L’argument cosmologique de Samuel Clarke (1) : un être nécessaire existe
13 novembre 2023

Voici des extraits des Traités de l’existence de Dieu, et de ses attributs de Samuel Clarke : un livre majeur sur l’argument cosmologique de la contingence. Clarke était un contemporain de Leibniz et un disciple de Newton. Comme il n’y a quasiment aucun livre sur le sujet en français, cela en fait un véritable trésor dont je reproduis ici des extraits. Ici, Clarke va défendre l’existence d’un être nécessaire qui permette d’expliquer l’existence d’univers contingent : c’est la première étape de l’argument de la contingence.

Nous avertissons cependant le lecteur que Clarke était soupçonné d’être unitarien (une hérésie sur la Trinité qui nie que le Père, le Fils et le Saint-Esprit soient réellement trois personnes différentes). Nous n’adoptons pas non plus forcément toutes ses positions particulières comme sur l’espace et le temps (inspirées de Newton), ni son rejet ou mépris de quelques notions de la tradition scolastique (par exemple : Dieu comme acte pur, rejet de la définition de l’éternité héritée de Boèce, etc.).


CHAPITRE II : Première proposition, Que quelque chose a existé de toute éternité

Ma première proposition, qui ne peut être révoquée en doute, c’est qu’il est absolument nécessaire que quelque chose ait existé de toute éternité. Cette proposition est si évidente et si incontestable, qu’aucun athée n’a jamais eu le front de soutenir le contraire ; de sorte qu’il est peu nécessaire que je m’arrête longtemps à la prouver. En effet, puisque quelque chose existe aujourd’hui, il est clair que quelque chose a toujours existé ; autrement il faudrait dire que les choses qui sont maintenant sont sorties du néant et n’ont absolument point de cause de leur existence; ce qui est une pure contradiction dans les termes. Car si l’on dit qu’une chose est produite, et que cependant on ne veuille reconnaître aucune cause de sa production, c’est comme si l’on disait qu’une chose est produite et n’est pas produite. Tout ce qui existe doit avoir une cause de son existence, une raison ou un fondement sur lequel son existence est appuyée, un fondement, une raison pourquoi il existe plutôt qu’il n’existe pas. Car il existe ou en vertu d’une nécessité qu’il trouve dans sa nature même, auquel cas il est éternel par soi-même, ou en conséquence de la volonté de quelque autre être; et alors il faut que cet autre être ait existé avant lui, au moins d’une priorité de nature, et comme la cause est conçue être avant l’effet.
* * *
■ Consignes de travail
**a)** Répondez aux questions suivantes sur l'extrait consacré à l'argument cosmologique de Samuel Clarke.
(i) De qui Clarke était-il le disciple ?
(ii) De quoi Clarke était-il soupçonné ?
(iii) Selon la première proposition du chapitre II, qu'est-il absolument nécessaire ?
**b)** Reproduisez à l'identique, dans les enregistrements, les lignes allant de celle qui contient « 607, 1140, 690] » jusqu'à celle qui contient « For every layout », ces deux lignes incluses.

■ Données disponibles
* * *
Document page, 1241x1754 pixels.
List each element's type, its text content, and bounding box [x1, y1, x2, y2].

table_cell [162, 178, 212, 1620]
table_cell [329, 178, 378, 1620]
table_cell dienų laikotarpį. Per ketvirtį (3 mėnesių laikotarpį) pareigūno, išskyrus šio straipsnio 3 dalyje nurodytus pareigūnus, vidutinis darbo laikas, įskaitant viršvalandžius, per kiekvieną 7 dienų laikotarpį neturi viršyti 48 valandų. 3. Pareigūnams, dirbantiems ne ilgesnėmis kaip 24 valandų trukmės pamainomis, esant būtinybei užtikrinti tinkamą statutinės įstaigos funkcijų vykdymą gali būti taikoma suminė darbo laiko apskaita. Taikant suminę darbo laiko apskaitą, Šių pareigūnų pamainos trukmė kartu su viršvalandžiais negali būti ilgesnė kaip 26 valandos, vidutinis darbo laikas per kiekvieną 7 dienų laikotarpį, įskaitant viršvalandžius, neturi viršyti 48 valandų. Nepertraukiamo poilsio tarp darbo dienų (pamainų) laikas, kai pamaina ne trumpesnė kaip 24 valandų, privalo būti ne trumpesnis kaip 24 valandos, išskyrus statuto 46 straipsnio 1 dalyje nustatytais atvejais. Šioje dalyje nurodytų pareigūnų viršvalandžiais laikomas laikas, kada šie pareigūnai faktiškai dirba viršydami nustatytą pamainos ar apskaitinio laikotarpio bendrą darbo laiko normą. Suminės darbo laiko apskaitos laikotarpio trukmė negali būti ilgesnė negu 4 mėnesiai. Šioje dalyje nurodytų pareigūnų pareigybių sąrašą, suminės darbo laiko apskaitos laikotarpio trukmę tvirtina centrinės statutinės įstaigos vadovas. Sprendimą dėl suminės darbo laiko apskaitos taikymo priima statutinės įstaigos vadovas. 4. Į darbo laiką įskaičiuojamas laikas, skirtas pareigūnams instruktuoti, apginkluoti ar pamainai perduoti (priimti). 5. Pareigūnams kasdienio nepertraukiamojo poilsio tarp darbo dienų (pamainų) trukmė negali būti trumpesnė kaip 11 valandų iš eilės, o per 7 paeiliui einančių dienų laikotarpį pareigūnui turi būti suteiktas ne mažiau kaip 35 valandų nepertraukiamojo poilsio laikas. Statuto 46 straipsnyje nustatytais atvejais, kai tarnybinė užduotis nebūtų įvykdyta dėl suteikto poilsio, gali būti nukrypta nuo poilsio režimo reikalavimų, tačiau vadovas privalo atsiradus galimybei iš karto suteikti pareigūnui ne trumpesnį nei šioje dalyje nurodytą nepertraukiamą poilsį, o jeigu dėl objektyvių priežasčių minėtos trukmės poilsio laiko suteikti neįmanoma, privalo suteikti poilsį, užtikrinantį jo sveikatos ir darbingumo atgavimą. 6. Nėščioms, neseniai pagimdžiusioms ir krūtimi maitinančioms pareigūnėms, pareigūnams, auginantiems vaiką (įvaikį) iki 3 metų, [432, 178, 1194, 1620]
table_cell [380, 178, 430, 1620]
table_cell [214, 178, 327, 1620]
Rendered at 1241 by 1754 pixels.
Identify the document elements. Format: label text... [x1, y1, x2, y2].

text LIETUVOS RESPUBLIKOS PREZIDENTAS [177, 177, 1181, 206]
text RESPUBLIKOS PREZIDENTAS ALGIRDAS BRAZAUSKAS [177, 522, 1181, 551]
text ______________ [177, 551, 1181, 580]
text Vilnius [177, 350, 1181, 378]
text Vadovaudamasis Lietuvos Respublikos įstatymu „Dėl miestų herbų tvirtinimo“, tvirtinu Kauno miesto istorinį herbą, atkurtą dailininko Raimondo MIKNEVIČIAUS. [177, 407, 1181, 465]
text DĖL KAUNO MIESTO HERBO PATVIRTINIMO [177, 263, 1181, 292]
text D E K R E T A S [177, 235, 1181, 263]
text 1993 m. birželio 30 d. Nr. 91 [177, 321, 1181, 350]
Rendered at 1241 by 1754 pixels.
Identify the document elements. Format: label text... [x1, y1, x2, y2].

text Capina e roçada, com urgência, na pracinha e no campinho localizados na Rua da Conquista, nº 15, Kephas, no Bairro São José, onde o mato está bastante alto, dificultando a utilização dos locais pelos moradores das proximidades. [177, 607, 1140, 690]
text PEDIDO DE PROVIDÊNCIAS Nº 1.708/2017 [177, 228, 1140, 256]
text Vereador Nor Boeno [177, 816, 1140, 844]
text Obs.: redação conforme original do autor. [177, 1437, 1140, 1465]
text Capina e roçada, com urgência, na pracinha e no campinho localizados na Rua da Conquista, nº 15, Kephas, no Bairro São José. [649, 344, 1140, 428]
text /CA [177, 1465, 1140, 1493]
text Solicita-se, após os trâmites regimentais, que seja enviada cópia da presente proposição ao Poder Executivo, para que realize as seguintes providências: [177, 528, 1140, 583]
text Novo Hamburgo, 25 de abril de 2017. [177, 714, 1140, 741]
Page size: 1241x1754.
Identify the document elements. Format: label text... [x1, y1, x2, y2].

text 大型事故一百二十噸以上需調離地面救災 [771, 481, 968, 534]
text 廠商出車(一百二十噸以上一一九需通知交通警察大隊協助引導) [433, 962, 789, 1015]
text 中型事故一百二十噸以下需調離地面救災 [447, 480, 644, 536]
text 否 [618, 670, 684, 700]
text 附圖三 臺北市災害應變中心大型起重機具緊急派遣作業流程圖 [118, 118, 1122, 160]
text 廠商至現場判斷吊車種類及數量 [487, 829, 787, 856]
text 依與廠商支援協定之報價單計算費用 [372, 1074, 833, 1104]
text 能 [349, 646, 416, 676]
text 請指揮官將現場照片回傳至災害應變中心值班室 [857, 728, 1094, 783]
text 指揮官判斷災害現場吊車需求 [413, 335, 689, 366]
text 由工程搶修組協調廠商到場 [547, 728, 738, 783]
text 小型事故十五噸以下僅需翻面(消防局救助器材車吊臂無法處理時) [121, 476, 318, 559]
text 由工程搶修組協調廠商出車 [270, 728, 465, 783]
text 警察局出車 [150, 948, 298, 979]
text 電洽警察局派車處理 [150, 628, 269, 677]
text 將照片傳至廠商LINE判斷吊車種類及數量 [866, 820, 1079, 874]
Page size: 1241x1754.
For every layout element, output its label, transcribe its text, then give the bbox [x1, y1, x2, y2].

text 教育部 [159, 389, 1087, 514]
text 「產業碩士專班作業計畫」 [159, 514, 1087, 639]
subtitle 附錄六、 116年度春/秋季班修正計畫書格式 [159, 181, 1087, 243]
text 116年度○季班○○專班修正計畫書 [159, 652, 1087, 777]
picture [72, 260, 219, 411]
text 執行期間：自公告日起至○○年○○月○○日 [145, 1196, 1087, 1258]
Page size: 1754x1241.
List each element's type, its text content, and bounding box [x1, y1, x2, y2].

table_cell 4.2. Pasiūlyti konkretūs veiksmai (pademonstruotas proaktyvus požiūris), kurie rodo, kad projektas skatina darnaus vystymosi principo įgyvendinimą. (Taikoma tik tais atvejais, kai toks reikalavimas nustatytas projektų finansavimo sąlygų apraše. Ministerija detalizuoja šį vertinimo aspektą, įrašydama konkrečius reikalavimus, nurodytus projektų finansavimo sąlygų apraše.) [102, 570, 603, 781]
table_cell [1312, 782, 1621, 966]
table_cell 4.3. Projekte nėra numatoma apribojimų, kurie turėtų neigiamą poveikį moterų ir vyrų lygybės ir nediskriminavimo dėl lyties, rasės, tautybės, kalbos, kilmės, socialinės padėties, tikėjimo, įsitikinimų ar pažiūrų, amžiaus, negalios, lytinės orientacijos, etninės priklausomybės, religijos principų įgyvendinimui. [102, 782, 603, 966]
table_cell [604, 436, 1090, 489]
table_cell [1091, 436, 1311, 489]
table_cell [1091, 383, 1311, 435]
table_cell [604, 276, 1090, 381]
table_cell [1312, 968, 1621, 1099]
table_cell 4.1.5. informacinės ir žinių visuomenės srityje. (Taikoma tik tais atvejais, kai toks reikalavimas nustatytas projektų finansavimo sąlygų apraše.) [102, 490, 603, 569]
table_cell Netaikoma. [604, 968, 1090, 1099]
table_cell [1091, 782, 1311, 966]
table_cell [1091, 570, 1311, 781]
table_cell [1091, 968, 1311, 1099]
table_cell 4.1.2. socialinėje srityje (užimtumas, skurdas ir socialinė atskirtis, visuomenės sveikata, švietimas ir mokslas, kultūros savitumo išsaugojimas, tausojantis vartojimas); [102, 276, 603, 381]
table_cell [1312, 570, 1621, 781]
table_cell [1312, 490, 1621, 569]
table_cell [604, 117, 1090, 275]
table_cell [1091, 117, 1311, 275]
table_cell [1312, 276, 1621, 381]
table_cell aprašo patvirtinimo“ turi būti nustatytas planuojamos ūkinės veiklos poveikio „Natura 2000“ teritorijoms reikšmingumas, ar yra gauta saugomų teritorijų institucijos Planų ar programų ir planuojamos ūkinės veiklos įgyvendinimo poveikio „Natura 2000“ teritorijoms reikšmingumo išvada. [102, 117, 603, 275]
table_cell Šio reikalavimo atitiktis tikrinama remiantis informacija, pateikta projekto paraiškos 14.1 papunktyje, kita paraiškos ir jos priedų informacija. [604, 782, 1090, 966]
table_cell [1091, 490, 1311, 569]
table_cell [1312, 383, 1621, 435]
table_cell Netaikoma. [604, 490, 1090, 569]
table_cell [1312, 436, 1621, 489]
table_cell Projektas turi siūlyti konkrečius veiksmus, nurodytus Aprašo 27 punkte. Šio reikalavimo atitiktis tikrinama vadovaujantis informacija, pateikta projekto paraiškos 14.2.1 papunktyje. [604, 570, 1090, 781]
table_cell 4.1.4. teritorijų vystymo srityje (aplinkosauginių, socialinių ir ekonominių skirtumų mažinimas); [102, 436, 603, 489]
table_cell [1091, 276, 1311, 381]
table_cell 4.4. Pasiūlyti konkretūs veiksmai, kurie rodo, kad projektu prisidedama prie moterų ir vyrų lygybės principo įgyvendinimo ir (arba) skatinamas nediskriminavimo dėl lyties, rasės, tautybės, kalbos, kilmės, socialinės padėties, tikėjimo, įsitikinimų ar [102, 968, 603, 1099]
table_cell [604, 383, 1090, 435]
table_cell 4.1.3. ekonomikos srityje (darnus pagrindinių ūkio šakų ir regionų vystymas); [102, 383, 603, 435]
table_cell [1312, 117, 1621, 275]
* * *
■ Réponses aux exercices
**a)**
(i) De Newton.
(ii) D'être unitarien.
(iii) Que quelque chose ait existé de toute éternité.

**b)**
text Capina e roçada, com urgência, na pracinha e no campinho localizados na Rua da Conquista, nº 15, Kephas, no Bairro São José, onde o mato está bastante alto, dificultando a utilização dos locais pelos moradores das proximidades. [177, 607, 1140, 690]
text PEDIDO DE PROVIDÊNCIAS Nº 1.708/2017 [177, 228, 1140, 256]
text Vereador Nor Boeno [177, 816, 1140, 844]
text Obs.: redação conforme original do autor. [177, 1437, 1140, 1465]
text Capina e roçada, com urgência, na pracinha e no campinho localizados na Rua da Conquista, nº 15, Kephas, no Bairro São José. [649, 344, 1140, 428]
text /CA [177, 1465, 1140, 1493]
text Solicita-se, após os trâmites regimentais, que seja enviada cópia da presente proposição ao Poder Executivo, para que realize as seguintes providências: [177, 528, 1140, 583]
text Novo Hamburgo, 25 de abril de 2017. [177, 714, 1140, 741]
Page size: 1241x1754.
Identify the document elements. Format: label text... [x1, y1, x2, y2].

text 大型事故一百二十噸以上需調離地面救災 [771, 481, 968, 534]
text 廠商出車(一百二十噸以上一一九需通知交通警察大隊協助引導) [433, 962, 789, 1015]
text 中型事故一百二十噸以下需調離地面救災 [447, 480, 644, 536]
text 否 [618, 670, 684, 700]
text 附圖三 臺北市災害應變中心大型起重機具緊急派遣作業流程圖 [118, 118, 1122, 160]
text 廠商至現場判斷吊車種類及數量 [487, 829, 787, 856]
text 依與廠商支援協定之報價單計算費用 [372, 1074, 833, 1104]
text 能 [349, 646, 416, 676]
text 請指揮官將現場照片回傳至災害應變中心值班室 [857, 728, 1094, 783]
text 指揮官判斷災害現場吊車需求 [413, 335, 689, 366]
text 由工程搶修組協調廠商到場 [547, 728, 738, 783]
text 小型事故十五噸以下僅需翻面(消防局救助器材車吊臂無法處理時) [121, 476, 318, 559]
text 由工程搶修組協調廠商出車 [270, 728, 465, 783]
text 警察局出車 [150, 948, 298, 979]
text 電洽警察局派車處理 [150, 628, 269, 677]
text 將照片傳至廠商LINE判斷吊車種類及數量 [866, 820, 1079, 874]
Page size: 1241x1754.
For every layout element, output its label, transcribe its text, then give the bbox [x1, y1, x2, y2].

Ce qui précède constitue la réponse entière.